Unhão: filho da Avant-Gard, bunker da Resistência, pai do Pós-Axezismo
A exposição que ocupa até março o Museu de Arte Moderna da Bahia, Solar do Unhão, acaba sendo uma propaganda enganosa no que tange expor finalmente o acervo completo e reformado – não está lá todo, embora esteja em grande parte.
Contudo, a exposição é vultuosa, e tem o mérito de sua Linha do Tempo, no subsolo do casarão, onde antes ficava o tétrico Restaurante (turístico) Solar do Unhão, revelar com clareza o trajeto das políticas de aquisição de obras do Estado da Bahia.
Pelo menos três coisas ficam bem claras nela. A primeira é que, sem dúvida, Octávio Mangabeira foi o grande Governador da Bahia – e o articulador por excelência da Avant Gard. Sem ele, seria impossível virtualmente articular Mestre Bimba e o Magnífico (poucos homens no mundo merecem, de fato, este título honorífico) Reitor Edgar Santos; o poço de petróleo no subúrbio do Lobato e a nova música e novo cinema de Smetak e Walter da Silveira.

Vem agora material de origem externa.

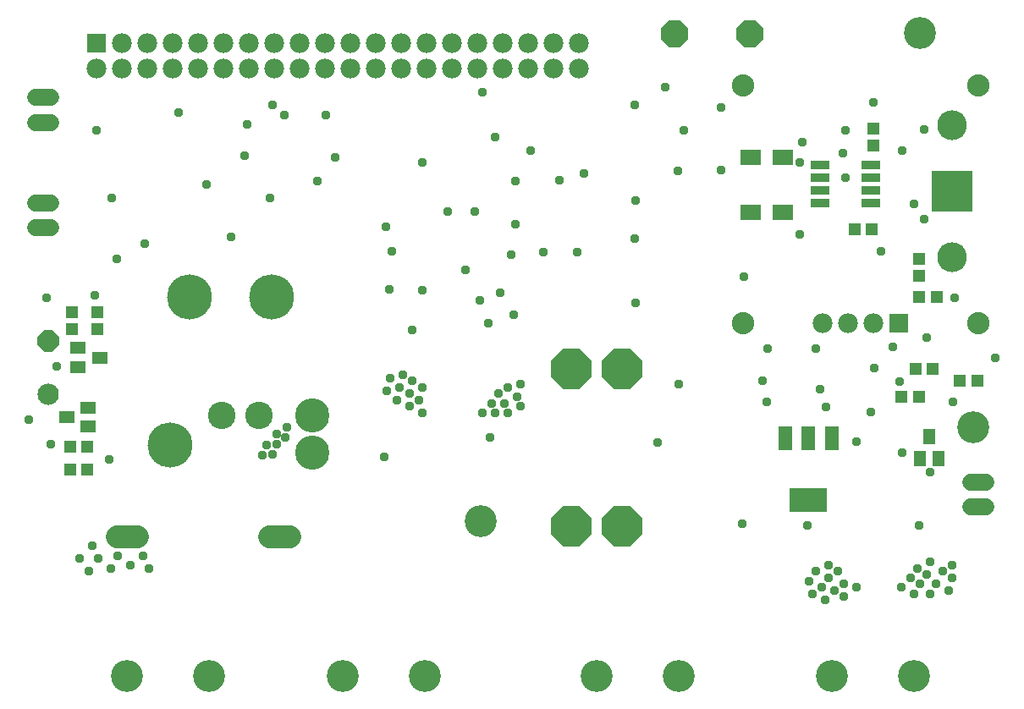
<source format=gbr>
G04 EAGLE Gerber X2 export*
%TF.Part,Single*%
%TF.FileFunction,Soldermask,Bot,1*%
%TF.FilePolarity,Negative*%
%TF.GenerationSoftware,Autodesk,EAGLE,8.6.0*%
%TF.CreationDate,2018-02-22T08:32:46Z*%
G75*
%MOMM*%
%FSLAX34Y34*%
%LPD*%
%AMOC8*
5,1,8,0,0,1.08239X$1,22.5*%
G01*
%ADD10C,3.203200*%
%ADD11C,2.298700*%
%ADD12P,4.343848X8X292.500000*%
%ADD13R,1.981200X1.981200*%
%ADD14C,1.981200*%
%ADD15C,2.235200*%
%ADD16C,4.503200*%
%ADD17C,3.419200*%
%ADD18C,2.753200*%
%ADD19R,1.303200X1.203200*%
%ADD20R,1.203200X1.303200*%
%ADD21R,1.983200X0.923200*%
%ADD22C,1.727200*%
%ADD23C,2.978200*%
%ADD24R,4.163200X4.163200*%
%ADD25P,2.969212X8X202.500000*%
%ADD26R,1.603200X1.203200*%
%ADD27R,1.203200X1.603200*%
%ADD28R,1.422400X2.438400*%
%ADD29R,3.803200X2.403200*%
%ADD30R,2.103200X1.503200*%
%ADD31P,2.309387X8X292.500000*%
%ADD32C,2.133600*%
%ADD33C,0.959600*%


D10*
X908050Y758190D03*
X961390Y363220D03*
X468630Y269240D03*
D11*
X277178Y254000D02*
X256223Y254000D01*
X124778Y254000D02*
X103823Y254000D01*
D12*
X609600Y421640D03*
X609600Y264160D03*
X558800Y264160D03*
X558800Y421640D03*
D13*
X83700Y747698D03*
D14*
X83700Y722298D03*
X109100Y747698D03*
X109100Y722298D03*
X134500Y747698D03*
X134500Y722298D03*
X159900Y747698D03*
X159900Y722298D03*
X185300Y747698D03*
X185300Y722298D03*
X210700Y747698D03*
X210700Y722298D03*
X236100Y747698D03*
X236100Y722298D03*
X261500Y747698D03*
X261500Y722298D03*
X286900Y747698D03*
X286900Y722298D03*
X312300Y747698D03*
X312300Y722298D03*
X337700Y747698D03*
X337700Y722298D03*
X363100Y747698D03*
X363100Y722298D03*
X388500Y747698D03*
X388500Y722298D03*
X413900Y747698D03*
X413900Y722298D03*
X439300Y747698D03*
X439300Y722298D03*
X464700Y747698D03*
X464700Y722298D03*
X490100Y747698D03*
X490100Y722298D03*
X515500Y747698D03*
X515500Y722298D03*
X540900Y747698D03*
X540900Y722298D03*
X566300Y747698D03*
X566300Y722298D03*
D10*
X412700Y114300D03*
X330200Y114300D03*
X196800Y114300D03*
X114300Y114300D03*
X819200Y114300D03*
X901700Y114300D03*
X666700Y114300D03*
X584200Y114300D03*
D13*
X886460Y467360D03*
D14*
X861060Y467360D03*
X835660Y467360D03*
X810260Y467360D03*
D15*
X965835Y467360D03*
X965835Y705485D03*
X730885Y705485D03*
X730885Y467360D03*
D16*
X258920Y494030D03*
X176920Y494030D03*
D17*
X299720Y375330D03*
D16*
X157720Y345230D03*
D17*
X299720Y338030D03*
D18*
X246220Y375330D03*
X208720Y375330D03*
D19*
X859400Y561340D03*
X842400Y561340D03*
D20*
X924170Y494030D03*
X907170Y494030D03*
X947810Y410210D03*
X964810Y410210D03*
D19*
X906780Y514740D03*
X906780Y531740D03*
X861060Y645550D03*
X861060Y662550D03*
X85090Y461400D03*
X85090Y478400D03*
X59690Y461400D03*
X59690Y478400D03*
D20*
X74540Y344170D03*
X57540Y344170D03*
X57540Y321310D03*
X74540Y321310D03*
X889390Y393700D03*
X906390Y393700D03*
X920360Y421640D03*
X903360Y421640D03*
D21*
X807688Y588010D03*
X858552Y588010D03*
X807688Y600710D03*
X807688Y613410D03*
X858552Y600710D03*
X858552Y613410D03*
X807688Y626110D03*
X858552Y626110D03*
D22*
X958850Y283410D02*
X974090Y283410D01*
X974090Y308410D02*
X958850Y308410D01*
D23*
X939800Y533390D03*
X939800Y665490D03*
D24*
X939800Y599440D03*
D25*
X737362Y756920D03*
X662178Y756920D03*
D26*
X87200Y433070D03*
X65200Y442570D03*
X65200Y423570D03*
X53770Y373380D03*
X75770Y363880D03*
X75770Y382880D03*
D27*
X916940Y353900D03*
X907440Y331900D03*
X926440Y331900D03*
D28*
X773176Y352298D03*
X796290Y352298D03*
X819404Y352298D03*
D29*
X796290Y290320D03*
D30*
X770380Y633290D03*
X770380Y578290D03*
X738380Y578290D03*
X738380Y633290D03*
D22*
X38100Y562810D02*
X22860Y562810D01*
X22860Y587810D02*
X38100Y587810D01*
X38100Y668220D02*
X22860Y668220D01*
X22860Y693220D02*
X38100Y693220D01*
D31*
X35560Y449580D03*
D32*
X35560Y396240D03*
D33*
X373380Y563880D03*
X645160Y347980D03*
X502920Y566420D03*
X623570Y590550D03*
X374650Y400050D03*
X377825Y412750D03*
X390525Y415925D03*
X400050Y409575D03*
X396875Y396875D03*
X387350Y403225D03*
X384175Y390525D03*
X396875Y384175D03*
X409575Y377825D03*
X406400Y390525D03*
X409575Y403225D03*
X79375Y244475D03*
X98425Y222250D03*
X85725Y231775D03*
X104775Y234950D03*
X117475Y225425D03*
X130175Y234950D03*
X136525Y222250D03*
X76200Y219075D03*
X66675Y231775D03*
X250190Y335280D03*
X254000Y345440D03*
X260350Y336550D03*
X264160Y346710D03*
X264160Y356870D03*
X273050Y353060D03*
X274320Y363220D03*
X379730Y539750D03*
X104140Y532130D03*
X469900Y377825D03*
X479425Y387350D03*
X482600Y377825D03*
X495300Y377825D03*
X492125Y387350D03*
X485775Y396875D03*
X495300Y403225D03*
X508000Y406400D03*
X504825Y393700D03*
X508000Y384175D03*
X260350Y685800D03*
X622300Y685800D03*
X862330Y422910D03*
X901700Y586740D03*
X671830Y660400D03*
X830580Y637540D03*
X890270Y640080D03*
X812800Y190500D03*
X800100Y196850D03*
X796925Y209550D03*
X803275Y219075D03*
X815975Y225425D03*
X815975Y212725D03*
X809625Y203200D03*
X822325Y200025D03*
X831850Y193675D03*
X831850Y206375D03*
X825500Y219075D03*
X844550Y203200D03*
X889000Y203200D03*
X898525Y212725D03*
X904875Y222250D03*
X917575Y228600D03*
X914400Y215900D03*
X908050Y206375D03*
X901700Y196850D03*
X917575Y196850D03*
X923925Y206375D03*
X930275Y219075D03*
X939800Y225425D03*
X939800Y212725D03*
X936625Y200025D03*
X501650Y476250D03*
X487680Y497840D03*
X82550Y495300D03*
X99060Y593090D03*
X234950Y666750D03*
X833120Y660400D03*
X789940Y648970D03*
X666750Y406400D03*
X622300Y552450D03*
X469900Y698500D03*
X377190Y501650D03*
X453390Y520700D03*
X731520Y514350D03*
X565150Y538480D03*
X571500Y617220D03*
X218440Y553720D03*
X861060Y688340D03*
X942340Y492760D03*
X982980Y433070D03*
X880940Y444060D03*
X755650Y441960D03*
X803910Y441960D03*
X911860Y571500D03*
X911860Y661670D03*
X941070Y388620D03*
X914400Y453390D03*
X868680Y539750D03*
X518160Y640080D03*
X502920Y609600D03*
X304800Y609600D03*
X96520Y331470D03*
X477520Y353060D03*
X795020Y265430D03*
X906780Y265430D03*
X271780Y675640D03*
X313690Y675612D03*
X400050Y461010D03*
X476250Y467360D03*
X754380Y388620D03*
X887730Y408940D03*
X547370Y610870D03*
X530860Y538480D03*
X890270Y337820D03*
X814070Y383540D03*
X858520Y378460D03*
X833120Y613410D03*
X730250Y266700D03*
X844550Y349250D03*
X322580Y633730D03*
X193675Y606425D03*
X231775Y635000D03*
X38100Y346075D03*
X482600Y654050D03*
X807720Y401320D03*
X372110Y334010D03*
X750570Y410210D03*
X132080Y547370D03*
X166370Y678180D03*
X462280Y579120D03*
X652780Y703580D03*
X787400Y556260D03*
X787400Y628650D03*
X623570Y487680D03*
X665480Y619760D03*
X708660Y683260D03*
X708660Y621030D03*
X467360Y490220D03*
X410210Y500380D03*
X16510Y370840D03*
X918210Y318742D03*
X410210Y628650D03*
X34290Y492760D03*
X44450Y424180D03*
X83820Y660400D03*
X257810Y593090D03*
X435610Y579120D03*
X499110Y535940D03*
M02*

</source>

Sem dúvida Mangabeira era um gênio – e não só por ter elevado a xibietagem a categoria nosográfica, com suas lendárias tiradas de humor político. Um gênio que ACM invejou e não conseguiu eclipsar – como fez com Balbino, Luiz Viana Filho, Lomanto Júnior, e até com seu então mestre Gal. Juracy Magalhães (tio-avô do arqui-anticarlista tucano bahiano Jutahy Júnior).
Juracy que, diga-se, a exposição deixa claro: por mais que seja de direita, e coronel, não chegou perto da raivosidade de um Carlos Lacerda, no Rio de Janeiro. Gal. Juracy foi quem trouxe Lina Bo Bardi para organizar o MAM, por exemplo. Homem de visão, que só ficou sem rumo depois do Golpe Militar de 1964 (a que apoia apenas num primeiro momento, e já nos anos 1970 passa a ser contrário. Claro, não sem interesse: é quando ACM ascende na Bahia, traindo Juracy sem no entanto mudar a oligarquia vigente).
Segundo ponto: o emparedamento claro dos dois governadores eleitos diretamente já sob o golpe. A Bahia foi dos poucos estados que conseguiu manter governadores eleitos em 1962 e 1967. Especialmente, Luiz Viana Filho, cheio de idéias, mas sempre coagido e se auto-censurando para evitar perder o cargo – isto é: que a Bahia caisse mais rápido ainda no simulacro de juracyzismo que era o jovem ACM.
(Nota: Geddel imita ACM em métodos políticos, sem imitar na inteligência, relativa elegância, e eficiência administrativa; ACM, ele próprio, imitou tudo isso de Juracy. Geddel não é apenas um simulacro, mas um simulacro de simulacro. É falso-ao-quadrado!).
Fica claro também que foi durante os anos militares (isto é: enquanto o carlismo pessoal teve força) que as aquisições de obras no MAM-Bahia cessaram. Só retomadas em 1994, no primeiro Governo Paulo Souto – graças a Heitor Reis. Processo que não foi interrompido sequer pelo (des)Governo César Borges (aquele, que grampeou ilegalmente, provocou greve das duas polícias, e espancou adolescentes em campus de universidade federal). E o que corrobora com o fato de que agora, sim, temos política de museus clara e efetiva.
Este é justamente o terceiro ponto relevante: Solange Farkas presta justa homenagem a Heitor Reis, que (re)consolidou o MAM. E Wagner tira o chápeu, indiretamente, a Paulo Souto – por ter começado os primeiros ajustes que levariam ao fim do carlismo.
Assim, é uma exposição altamente politizada, quase uma pedagogia do poder, sem ser partidarizada. Coisa rara nesses tempos de lulismo galopante cinematográfico – e mais um traço de diferença positiva entre Jaques Wagner (impessoal, austero) e Luiz Inácio (que, às vezes, beira Mussolini em culto de auto-imagem – com sinal trocado, evidentemente).